Monday, October 6, 2014 Stereotype Threat 7:15pm
Readings:
Aronson, Joshua. 2002. “Stereotype Threat: Contending and Coping with Unnerving Expectations.” http://psycnet.apa.org/psycinfo/2002-17014-014 (September 14, 2014).
Owens, Jayanti, and Douglas S. Massey. 2011. “Stereotype Threat and College Academic Performance: A Latent Variables Approach.” Social science research 40(1): 150–66.
Steele, Claude M. 2010. “Whistling Vivaldi: And Other Clues To How Stereotypes Affect Us (Issues Of Our Time) Author: Claude M. Steele, Publisher.” (Chapters 3 and 6)
Monday, November 3, 2014 Microaggressions 7:15pm
Readings:
Sue, Derald Wing, et al. “Racial Microaggressions in Everyday Life: Implications for Clinical Practice.” American Psychologist 62.4 (May-June 2007): 271-286.

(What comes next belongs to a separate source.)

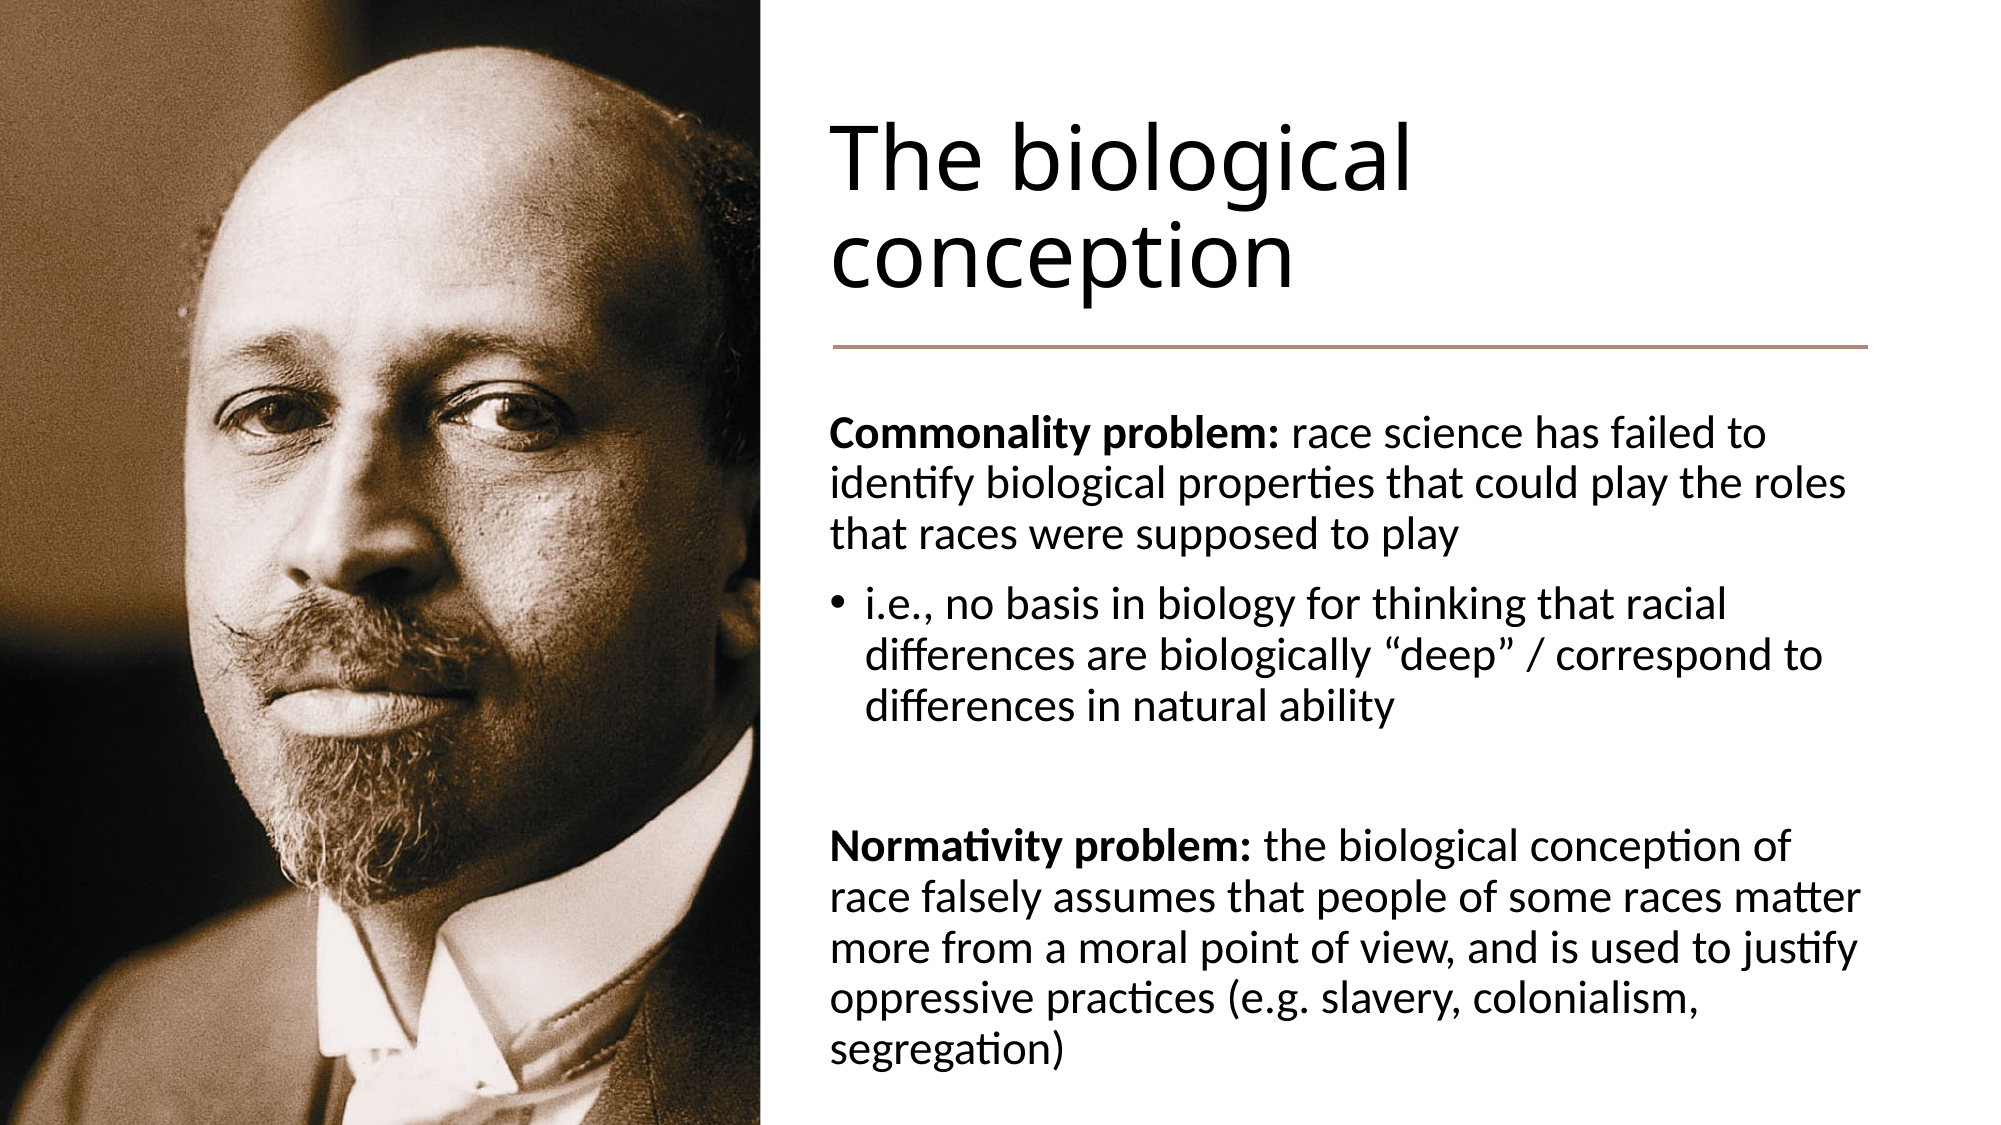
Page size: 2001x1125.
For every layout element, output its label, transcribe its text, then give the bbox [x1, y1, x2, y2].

list Commonality problem: race science has failed to identify biological properties that could play the roles that races were supposed to play i.e., no basis in biology for thinking that racial differences are biologically “deep” / correspond to differences in natural ability Normativity problem: the biological conception of race falsely assumes that people of some races matter more from a moral point of view, and is used to justify oppressive practices (e.g. slavery, colonialism, segregation) [814, 399, 1895, 1084]
title The biological conception [814, 103, 1895, 315]
picture [0, 0, 761, 1125]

– – – . “Racial Microaggressions and Difficult Dialogues on Race in the Classroom.” Cultural Diversity Minority Psychology 15.2 (2009): 183-190.
University of Denver Center for Multicultural Excellence. “Singled Out: Student Stories of Diversity Challenges & Opportunities in the Classroom.” www.du.edu/cme (September 23, 2014).
Vega, Tanzina. “Students See Many Slights as Racial ‘Microaggressions.’” New York Times. 22 March 2014. Section A1.
Monday, December 1 , 2014 Teaching Difference: Controversial Topics 7:15pm
Readings:
Highberg, Nels. “Beware! This is a Man!” Feminist Teacher 20.2 (2010): 157-170.
hooks, bell. “Confronting Class in the Classroom.” Teaching to Transgress: Education as the Practice of Freedom. New York: Routledge, 1994.
Tatum, Beverly Daniel. “Talking about Race, Learning about Racism: The Application of Racial Identity Development Theory in the Classroom.” Harvard Educational Review 62.1 (Feb. 1992): 1-24.
Tompkins, Jane. “Postcards from the Edge.” Reading, MA: Perseus Books, 1996. (Chapter 11).
Monday, February 2, 2015 TBD
Monday, March 2, 2015 TBD
April 2015 Center for Teaching “Teaching, Difference and Power” Symposium (in collaboration with the faculty learning community of the same theme).